Central Coast visitors during Thanksgiving weekend can count on seeing at least a few full-grown mature bull elephant seals at Piedras Blanca near San Simeon.
The bulls arrive from their northern feeding grounds to stake a claim to the beach. From their sandy vantage above high tide line, they prepare to welcome the pregnant females who will follow in December.
It’s elephant seal birthing and breeding season.
The bulls challenge, and even fight, each other over dominance. Most dominance interactions are resolved without a fight.
One lifts his head and bellows a challenge, or lumbers across the beach to threaten another. The other raises up, willing to fight if necessary, or retreats to fight another day.
The bulls may sense each other’s size from vibrations in the sand, or may size each other up visually.
About 20% of challenges lead to actual fighting.
After they arrive on the beach, they will live off their blubber for as long as 100 days. Fighting takes a lot of energy, which they need to conserve to endure the long fast.
Fights may be resolved by a single strike, or may go on for half an hour.
Eventually, the elephant seals mate. Females come into heat (estrus) and will mate after four weeks of nursing, in January and February.
Dominant male elephant seals known as beachmasters typically have a harem of 30 to 50 females at Piedras Blancas. About 250 bulls come to this rookery.
An elephant seal’s nose — technically, proboscis — starts to grow when the seal is about 5 years old, and continues growing throughout the seal’s life. So nose size is a rough indicator of age for males.
Female elephant seals don’t grow proboscises, resulting in more dog-like faces. Look for longer noses on adult bulls.
Along with big noses, elephant seals develop “chest shields” — thick calloused skin, keratinized with the same material that forms our hair and nails.
The elephant seals rip and tear at those chest shields when they fight, but the thick skin protects them from life-threatening injuries. It bleeds, but it doesn’t tear into open wounds. Look for pink, crinkled skin.

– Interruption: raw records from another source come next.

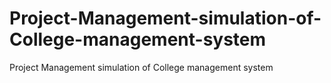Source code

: # Project-Management-simulation-of-College-management-system
Project Management simulation of College management system
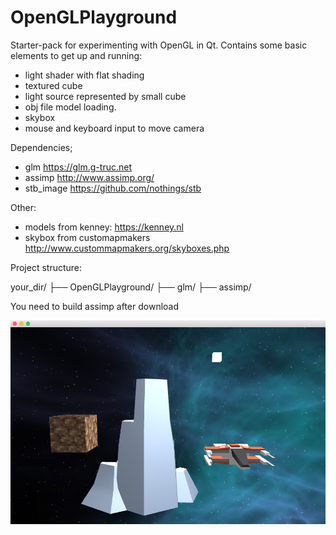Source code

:# OpenGLPlayground

Starter-pack for experimenting with OpenGL in Qt. Contains some basic elements to get up and running:
+ light shader with flat shading
+ textured cube
+ light source represented by small cube
+ obj file model loading.
+ skybox
+ mouse and keyboard input to move camera

Dependencies;
+ glm https://glm.g-truc.net
+ assimp http://www.assimp.org/
+ stb_image https://github.com/nothings/stb

Other:
+ models from kenney: https://kenney.nl
+ skybox from customapmakers http://www.custommapmakers.org/skyboxes.php

Project structure:

your_dir/
├── OpenGLPlayground/
├── glm/
├── assimp/

You need to build assimp after download

![Screen shots](https://github.com/GunnarKarlsson/OpenGLplayground/raw/master/ss1.png)
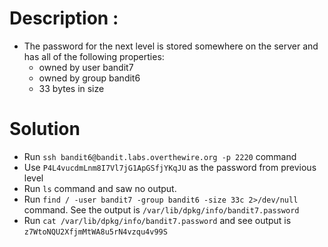 # Description :
* The password for the next level is stored somewhere on the server and has all of the following properties:
  * owned by user bandit7
  * owned by group bandit6
  * 33 bytes in size

# Solution

* Run `ssh bandit6@bandit.labs.overthewire.org -p 2220` command
* Use `P4L4vucdmLnm8I7Vl7jG1ApGSfjYKqJU` as the password from previous level
* Run `ls` command and saw no output.
* Run `find / -user bandit7 -group bandit6 -size 33c 2>/dev/null` command. See the output is `/var/lib/dpkg/info/bandit7.password`
* Run `cat /var/lib/dpkg/info/bandit7.password` and see output is `z7WtoNQU2XfjmMtWA8u5rN4vzqu4v99S`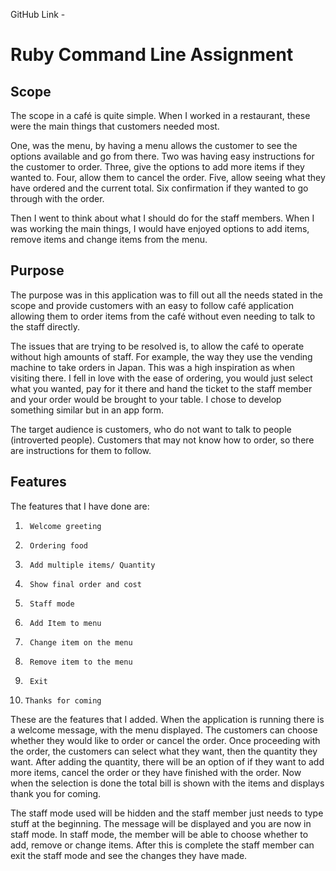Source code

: GitHub Link - 

# Ruby Command Line Assignment

## Scope

The scope in a café is quite simple. When I worked in a restaurant, these were the main things that customers needed most.
 
One, was the menu, by having a menu allows the customer to see the options available and go from there. Two was having easy instructions for the customer to order. Three, give the options to add more items if they wanted to. Four, allow them to cancel the order. Five, allow seeing what they have ordered and the current total. Six confirmation if they wanted to go through with the order.
 
Then I went to think about what I should do for the staff members. When I was working the main things, I would have enjoyed options to add items, remove items and change items from the menu.

## Purpose

The purpose was in this application was to fill out all the needs stated in the scope and provide customers with an easy to follow café application allowing them to order items from the café without even needing to talk to the staff directly.
 
The issues that are trying to be resolved is, to allow the café to operate without high amounts of staff. For example, the way they use the vending machine to take orders in Japan. This was a high inspiration as when visiting there. I fell in love with the ease of ordering, you would just select what you wanted, pay for it there and hand the ticket to the staff member and your order would be brought to your table. I chose to develop something similar but in an app form.
 
The target audience is customers, who do not want to talk to people (introverted people). Customers that may not know how to order, so there are instructions for them to follow.
 
## Features

The features that I have done are:

1.  	Welcome greeting
2.      Ordering food
3.      Add multiple items/ Quantity
4.      Show final order and cost
5.      Staff mode
6.      Add Item to menu
7.      Change item on the menu
8.      Remove item to the menu
9.      Exit
10.     Thanks for coming


These are the features that I added. When the application is running there is a welcome message, with the menu displayed. The customers can choose whether they would like to order or cancel the order. Once proceeding with the order, the customers can select what they want, then the quantity they want. After adding the quantity, there will be an option of if they want to add more items, cancel the order or they have finished with the order. Now when the selection is done the total bill is shown with the items and displays thank you for coming.
 
The staff mode used will be hidden and the staff member just needs to type stuff at the beginning. The message will be displayed and you are now in staff mode. In staff mode, the member will be able to choose whether to add, remove or change items. After this is complete the staff member can exit the staff mode and see the changes they have made.
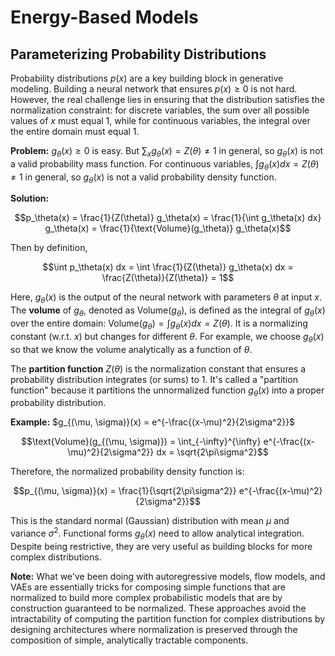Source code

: # Energy-Based Models

## Parameterizing Probability Distributions

Probability distributions $p(x)$ are a key building block in generative modeling. Building a neural network that ensures $p(x) \geq 0$ is not hard. However, the real challenge lies in ensuring that the distribution satisfies the normalization constraint: for discrete variables, the sum over all possible values of $x$ must equal 1, while for continuous variables, the integral over the entire domain must equal 1.

**Problem:** $g_\theta(x) \geq 0$ is easy. But $\sum_x g_\theta(x) = Z(\theta) \neq 1$ in general, so $g_\theta(x)$ is not a valid probability mass function. For continuous variables, $\int g_\theta(x) dx = Z(\theta) \neq 1$ in general, so $g_\theta(x)$ is not a valid probability density function.

**Solution:**

$$p_\theta(x) = \frac{1}{Z(\theta)} g_\theta(x) = \frac{1}{\int g_\theta(x) dx} g_\theta(x) = \frac{1}{\text{Volume}(g_\theta)} g_\theta(x)$$

Then by definition,

$$\int p_\theta(x) dx = \int \frac{1}{Z(\theta)} g_\theta(x) dx = \frac{Z(\theta)}{Z(\theta)} = 1$$

Here, $g_\theta(x)$ is the output of the neural network with parameters $\theta$ at input $x$. The **volume** of $g_\theta$, denoted as $\text{Volume}(g_\theta)$, is defined as the integral of $g_\theta(x)$ over the entire domain: $\text{Volume}(g_\theta) = \int g_\theta(x) dx = Z(\theta)$. It is a normalizing constant (w.r.t. $x$) but changes for different $\theta$. For example, we choose $g_\theta(x)$ so that we know the volume analytically as a function of $\theta$.

The **partition function** $Z(\theta)$ is the normalization constant that ensures a probability distribution integrates (or sums) to 1. It's called a "partition function" because it partitions the unnormalized function $g_\theta(x)$ into a proper probability distribution.

**Example:** $g_{(\mu, \sigma)}(x) = e^{-\frac{(x-\mu)^2}{2\sigma^2}}$

$$\text{Volume}(g_{(\mu, \sigma)}) = \int_{-\infty}^{\infty} e^{-\frac{(x-\mu)^2}{2\sigma^2}} dx = \sqrt{2\pi\sigma^2}$$

Therefore, the normalized probability density function is:

$$p_{(\mu, \sigma)}(x) = \frac{1}{\sqrt{2\pi\sigma^2}} e^{-\frac{(x-\mu)^2}{2\sigma^2}}$$

This is the standard normal (Gaussian) distribution with mean $\mu$ and variance $\sigma^2$.
Functional forms $g_\theta(x)$ need to allow analytical integration. Despite being restrictive, they are very useful as building blocks for more complex distributions.

**Note:** What we've been doing with autoregressive models, flow models, and VAEs are essentially tricks for composing simple functions that are normalized to build more complex probabilistic models that are by construction guaranteed to be normalized. These approaches avoid the intractability of computing the partition function for complex distributions by designing architectures where normalization is preserved through the composition of simple, analytically tractable components.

Male elephant seals that lose out in the dominance hierarchy may find solace on other beaches. Some show up in San Simeon Cove, a popular beach for human visitors.

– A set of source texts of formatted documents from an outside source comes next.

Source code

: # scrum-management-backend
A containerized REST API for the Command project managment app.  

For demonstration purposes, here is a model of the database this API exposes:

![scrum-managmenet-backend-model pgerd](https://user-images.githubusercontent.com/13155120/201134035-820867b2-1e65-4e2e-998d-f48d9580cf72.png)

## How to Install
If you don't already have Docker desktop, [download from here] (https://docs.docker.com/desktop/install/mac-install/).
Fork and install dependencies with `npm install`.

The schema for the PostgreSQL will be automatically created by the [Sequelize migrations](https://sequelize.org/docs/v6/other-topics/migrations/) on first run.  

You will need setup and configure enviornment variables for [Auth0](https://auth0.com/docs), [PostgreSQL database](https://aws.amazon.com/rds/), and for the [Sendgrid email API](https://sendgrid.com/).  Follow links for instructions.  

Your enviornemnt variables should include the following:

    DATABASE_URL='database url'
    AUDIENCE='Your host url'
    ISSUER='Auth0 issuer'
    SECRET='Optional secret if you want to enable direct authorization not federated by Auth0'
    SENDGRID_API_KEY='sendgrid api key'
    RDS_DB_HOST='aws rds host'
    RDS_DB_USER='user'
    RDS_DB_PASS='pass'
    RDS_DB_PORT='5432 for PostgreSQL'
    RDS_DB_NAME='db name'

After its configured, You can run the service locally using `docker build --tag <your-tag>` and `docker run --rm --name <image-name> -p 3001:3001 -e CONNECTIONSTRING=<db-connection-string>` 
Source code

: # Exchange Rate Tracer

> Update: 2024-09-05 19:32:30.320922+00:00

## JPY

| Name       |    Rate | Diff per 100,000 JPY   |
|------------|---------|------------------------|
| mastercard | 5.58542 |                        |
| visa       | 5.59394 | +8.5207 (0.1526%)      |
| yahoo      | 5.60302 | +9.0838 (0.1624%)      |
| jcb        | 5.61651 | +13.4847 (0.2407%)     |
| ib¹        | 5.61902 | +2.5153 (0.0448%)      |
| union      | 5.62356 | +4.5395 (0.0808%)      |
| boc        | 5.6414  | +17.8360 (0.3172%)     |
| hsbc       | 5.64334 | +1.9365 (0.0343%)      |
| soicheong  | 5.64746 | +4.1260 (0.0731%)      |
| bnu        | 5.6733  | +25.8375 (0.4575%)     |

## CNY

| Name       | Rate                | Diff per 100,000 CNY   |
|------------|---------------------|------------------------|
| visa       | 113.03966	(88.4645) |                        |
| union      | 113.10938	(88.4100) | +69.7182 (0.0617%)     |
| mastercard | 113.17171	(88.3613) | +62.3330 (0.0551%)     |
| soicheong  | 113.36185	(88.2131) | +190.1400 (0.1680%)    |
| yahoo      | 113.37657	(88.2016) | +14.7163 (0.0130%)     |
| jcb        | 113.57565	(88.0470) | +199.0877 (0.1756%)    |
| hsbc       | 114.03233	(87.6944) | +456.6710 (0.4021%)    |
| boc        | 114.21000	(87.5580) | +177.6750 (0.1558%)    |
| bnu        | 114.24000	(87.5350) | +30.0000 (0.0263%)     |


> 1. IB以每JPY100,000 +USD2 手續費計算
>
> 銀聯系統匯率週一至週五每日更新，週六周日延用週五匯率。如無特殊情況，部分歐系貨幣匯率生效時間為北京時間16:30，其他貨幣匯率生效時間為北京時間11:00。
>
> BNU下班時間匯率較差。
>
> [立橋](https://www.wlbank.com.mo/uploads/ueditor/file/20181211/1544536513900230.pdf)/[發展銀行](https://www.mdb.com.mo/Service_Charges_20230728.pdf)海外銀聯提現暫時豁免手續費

Friends of the Elephant Seal and State Parks have a new volunteer program to help the public stay safe while seals are on the beach.

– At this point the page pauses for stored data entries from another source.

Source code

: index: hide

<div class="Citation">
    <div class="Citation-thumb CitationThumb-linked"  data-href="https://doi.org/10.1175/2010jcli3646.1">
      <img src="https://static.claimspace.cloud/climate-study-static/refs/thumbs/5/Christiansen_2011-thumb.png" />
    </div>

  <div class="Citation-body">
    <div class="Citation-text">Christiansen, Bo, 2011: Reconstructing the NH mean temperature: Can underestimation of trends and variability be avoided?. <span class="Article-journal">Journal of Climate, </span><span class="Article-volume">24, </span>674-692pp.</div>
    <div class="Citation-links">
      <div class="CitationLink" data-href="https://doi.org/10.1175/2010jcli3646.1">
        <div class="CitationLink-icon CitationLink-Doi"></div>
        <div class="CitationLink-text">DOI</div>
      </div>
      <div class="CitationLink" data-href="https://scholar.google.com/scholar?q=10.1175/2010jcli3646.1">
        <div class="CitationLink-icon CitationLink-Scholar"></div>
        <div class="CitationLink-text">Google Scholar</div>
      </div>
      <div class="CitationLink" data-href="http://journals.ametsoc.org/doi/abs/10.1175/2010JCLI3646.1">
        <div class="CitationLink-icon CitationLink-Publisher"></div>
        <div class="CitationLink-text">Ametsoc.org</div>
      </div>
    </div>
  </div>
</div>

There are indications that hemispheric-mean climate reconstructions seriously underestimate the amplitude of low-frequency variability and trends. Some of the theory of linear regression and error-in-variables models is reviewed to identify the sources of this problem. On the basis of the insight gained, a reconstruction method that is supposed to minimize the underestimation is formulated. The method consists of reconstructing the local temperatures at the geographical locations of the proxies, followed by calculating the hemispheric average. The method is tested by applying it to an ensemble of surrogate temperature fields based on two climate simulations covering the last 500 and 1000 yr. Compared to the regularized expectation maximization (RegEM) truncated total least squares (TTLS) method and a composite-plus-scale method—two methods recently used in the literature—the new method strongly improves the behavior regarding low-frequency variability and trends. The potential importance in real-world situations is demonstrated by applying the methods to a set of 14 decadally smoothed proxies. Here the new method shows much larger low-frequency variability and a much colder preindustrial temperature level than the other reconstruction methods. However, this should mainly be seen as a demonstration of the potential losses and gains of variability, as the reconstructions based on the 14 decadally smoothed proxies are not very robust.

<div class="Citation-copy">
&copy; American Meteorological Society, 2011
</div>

The seals are legally protected from harassment, which means any kind of human interference.
To become a winter guide and help the seals, register through the Friends of the Elephant Seal website, www.elephantseal.org/docents.htm.
One day of training will be held Saturday, Dec. 7, at Cavalier Plaza in San Simeon. Docents are asked to commit to spending two shifts a month at the cove — 9 a.m. to 1 p.m. and 12:30 p.m. to 4:30 p.m. — mid-December through March.